Goal of the exercise:
Every line of the entries below that mentions "labels" is to be copied out.

The input:
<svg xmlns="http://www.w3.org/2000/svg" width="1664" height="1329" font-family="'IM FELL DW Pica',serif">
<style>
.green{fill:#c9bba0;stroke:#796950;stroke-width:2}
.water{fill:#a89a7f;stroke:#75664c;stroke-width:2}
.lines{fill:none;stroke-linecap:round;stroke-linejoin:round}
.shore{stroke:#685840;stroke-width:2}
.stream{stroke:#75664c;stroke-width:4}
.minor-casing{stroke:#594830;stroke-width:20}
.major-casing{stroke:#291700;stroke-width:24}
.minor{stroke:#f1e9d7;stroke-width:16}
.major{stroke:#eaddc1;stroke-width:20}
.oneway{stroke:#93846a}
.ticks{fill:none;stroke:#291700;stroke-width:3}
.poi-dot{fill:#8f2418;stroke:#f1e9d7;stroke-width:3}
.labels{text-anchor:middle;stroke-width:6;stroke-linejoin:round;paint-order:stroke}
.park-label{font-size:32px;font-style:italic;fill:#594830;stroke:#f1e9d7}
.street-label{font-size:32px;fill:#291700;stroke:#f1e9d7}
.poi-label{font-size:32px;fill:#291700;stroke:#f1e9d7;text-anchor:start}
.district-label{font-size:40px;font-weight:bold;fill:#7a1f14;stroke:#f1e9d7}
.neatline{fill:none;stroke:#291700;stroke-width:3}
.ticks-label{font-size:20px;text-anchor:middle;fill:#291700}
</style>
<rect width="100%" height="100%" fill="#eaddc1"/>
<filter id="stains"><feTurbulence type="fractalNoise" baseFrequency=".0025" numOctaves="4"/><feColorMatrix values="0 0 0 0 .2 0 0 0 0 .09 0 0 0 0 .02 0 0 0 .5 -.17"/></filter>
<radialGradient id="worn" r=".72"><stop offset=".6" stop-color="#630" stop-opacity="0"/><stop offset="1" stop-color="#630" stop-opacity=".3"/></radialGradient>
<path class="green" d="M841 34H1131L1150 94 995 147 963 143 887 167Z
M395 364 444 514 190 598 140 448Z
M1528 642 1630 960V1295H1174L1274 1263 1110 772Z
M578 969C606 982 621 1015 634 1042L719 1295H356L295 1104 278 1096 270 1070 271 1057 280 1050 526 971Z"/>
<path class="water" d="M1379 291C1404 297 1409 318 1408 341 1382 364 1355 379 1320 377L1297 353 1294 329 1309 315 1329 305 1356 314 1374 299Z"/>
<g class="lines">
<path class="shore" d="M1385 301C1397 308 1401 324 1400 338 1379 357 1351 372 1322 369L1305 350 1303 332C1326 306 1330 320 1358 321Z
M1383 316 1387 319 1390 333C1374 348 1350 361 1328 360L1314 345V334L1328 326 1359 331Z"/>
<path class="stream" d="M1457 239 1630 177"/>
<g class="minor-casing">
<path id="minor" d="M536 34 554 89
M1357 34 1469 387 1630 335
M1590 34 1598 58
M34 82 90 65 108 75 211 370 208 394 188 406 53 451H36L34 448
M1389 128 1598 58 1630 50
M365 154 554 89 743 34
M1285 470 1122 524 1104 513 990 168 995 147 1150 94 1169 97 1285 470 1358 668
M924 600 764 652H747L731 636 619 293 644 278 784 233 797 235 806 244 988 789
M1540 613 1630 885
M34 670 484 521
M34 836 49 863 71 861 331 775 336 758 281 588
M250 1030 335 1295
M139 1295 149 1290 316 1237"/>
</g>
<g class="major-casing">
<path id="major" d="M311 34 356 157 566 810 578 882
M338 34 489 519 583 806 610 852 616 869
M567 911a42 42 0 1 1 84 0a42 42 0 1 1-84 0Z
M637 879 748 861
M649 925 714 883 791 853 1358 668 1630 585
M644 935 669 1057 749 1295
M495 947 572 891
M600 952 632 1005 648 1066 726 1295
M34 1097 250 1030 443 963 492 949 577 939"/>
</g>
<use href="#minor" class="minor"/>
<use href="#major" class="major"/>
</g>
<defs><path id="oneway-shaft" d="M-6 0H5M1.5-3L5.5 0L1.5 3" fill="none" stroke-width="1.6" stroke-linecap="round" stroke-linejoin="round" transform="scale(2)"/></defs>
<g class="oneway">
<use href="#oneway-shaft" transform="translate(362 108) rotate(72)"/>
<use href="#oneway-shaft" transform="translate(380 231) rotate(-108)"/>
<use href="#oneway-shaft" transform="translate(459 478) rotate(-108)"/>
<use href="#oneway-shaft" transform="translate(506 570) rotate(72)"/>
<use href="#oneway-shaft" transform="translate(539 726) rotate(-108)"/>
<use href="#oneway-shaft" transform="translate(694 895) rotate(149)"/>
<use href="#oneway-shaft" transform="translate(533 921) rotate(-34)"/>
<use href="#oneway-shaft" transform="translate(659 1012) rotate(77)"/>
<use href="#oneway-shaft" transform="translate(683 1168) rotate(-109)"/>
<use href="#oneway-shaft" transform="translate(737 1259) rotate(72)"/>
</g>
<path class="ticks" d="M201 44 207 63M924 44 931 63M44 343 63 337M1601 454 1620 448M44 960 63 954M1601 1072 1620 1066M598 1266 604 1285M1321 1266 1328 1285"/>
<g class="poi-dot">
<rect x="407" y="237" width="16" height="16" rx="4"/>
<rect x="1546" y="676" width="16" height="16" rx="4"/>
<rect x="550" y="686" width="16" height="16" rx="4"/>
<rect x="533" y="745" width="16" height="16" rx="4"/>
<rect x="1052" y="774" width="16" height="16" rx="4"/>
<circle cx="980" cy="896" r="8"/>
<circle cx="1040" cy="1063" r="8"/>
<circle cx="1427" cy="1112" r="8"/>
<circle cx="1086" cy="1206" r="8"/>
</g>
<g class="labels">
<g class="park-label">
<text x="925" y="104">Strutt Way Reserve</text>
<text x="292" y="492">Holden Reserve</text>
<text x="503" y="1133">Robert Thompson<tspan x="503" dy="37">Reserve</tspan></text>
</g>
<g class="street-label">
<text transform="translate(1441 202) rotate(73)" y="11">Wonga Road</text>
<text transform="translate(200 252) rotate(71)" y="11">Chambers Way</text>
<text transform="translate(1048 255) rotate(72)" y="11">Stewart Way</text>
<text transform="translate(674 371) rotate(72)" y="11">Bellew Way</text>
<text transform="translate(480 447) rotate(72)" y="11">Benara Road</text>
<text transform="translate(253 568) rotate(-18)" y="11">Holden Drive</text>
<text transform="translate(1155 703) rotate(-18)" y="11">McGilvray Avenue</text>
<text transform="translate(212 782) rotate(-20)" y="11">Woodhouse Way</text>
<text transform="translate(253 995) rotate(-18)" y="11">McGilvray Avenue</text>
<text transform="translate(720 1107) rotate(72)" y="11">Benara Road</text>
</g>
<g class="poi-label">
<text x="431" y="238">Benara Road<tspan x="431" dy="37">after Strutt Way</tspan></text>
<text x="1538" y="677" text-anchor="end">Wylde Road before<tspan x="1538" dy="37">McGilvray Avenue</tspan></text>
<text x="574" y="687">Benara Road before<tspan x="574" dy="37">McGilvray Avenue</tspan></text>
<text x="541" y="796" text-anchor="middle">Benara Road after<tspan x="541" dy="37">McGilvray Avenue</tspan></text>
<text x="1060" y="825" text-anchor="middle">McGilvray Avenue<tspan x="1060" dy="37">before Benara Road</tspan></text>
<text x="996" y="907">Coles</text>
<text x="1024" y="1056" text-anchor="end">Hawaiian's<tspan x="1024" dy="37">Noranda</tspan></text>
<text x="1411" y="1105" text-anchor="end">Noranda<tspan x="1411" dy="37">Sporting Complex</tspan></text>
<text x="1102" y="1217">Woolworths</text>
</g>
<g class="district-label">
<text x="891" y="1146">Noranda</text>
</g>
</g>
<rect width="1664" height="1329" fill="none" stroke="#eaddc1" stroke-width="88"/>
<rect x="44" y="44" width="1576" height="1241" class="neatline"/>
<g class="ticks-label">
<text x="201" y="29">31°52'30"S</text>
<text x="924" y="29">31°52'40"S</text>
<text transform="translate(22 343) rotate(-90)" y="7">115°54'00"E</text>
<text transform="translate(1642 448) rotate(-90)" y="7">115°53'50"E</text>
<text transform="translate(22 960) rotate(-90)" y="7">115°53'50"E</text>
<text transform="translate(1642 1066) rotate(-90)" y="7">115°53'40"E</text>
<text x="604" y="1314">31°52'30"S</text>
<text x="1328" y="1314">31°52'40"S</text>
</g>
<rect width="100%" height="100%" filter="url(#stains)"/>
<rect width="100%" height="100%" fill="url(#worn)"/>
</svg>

Task answer:
.labels{text-anchor:middle;stroke-width:6;stroke-linejoin:round;paint-order:stroke}
<g class="labels">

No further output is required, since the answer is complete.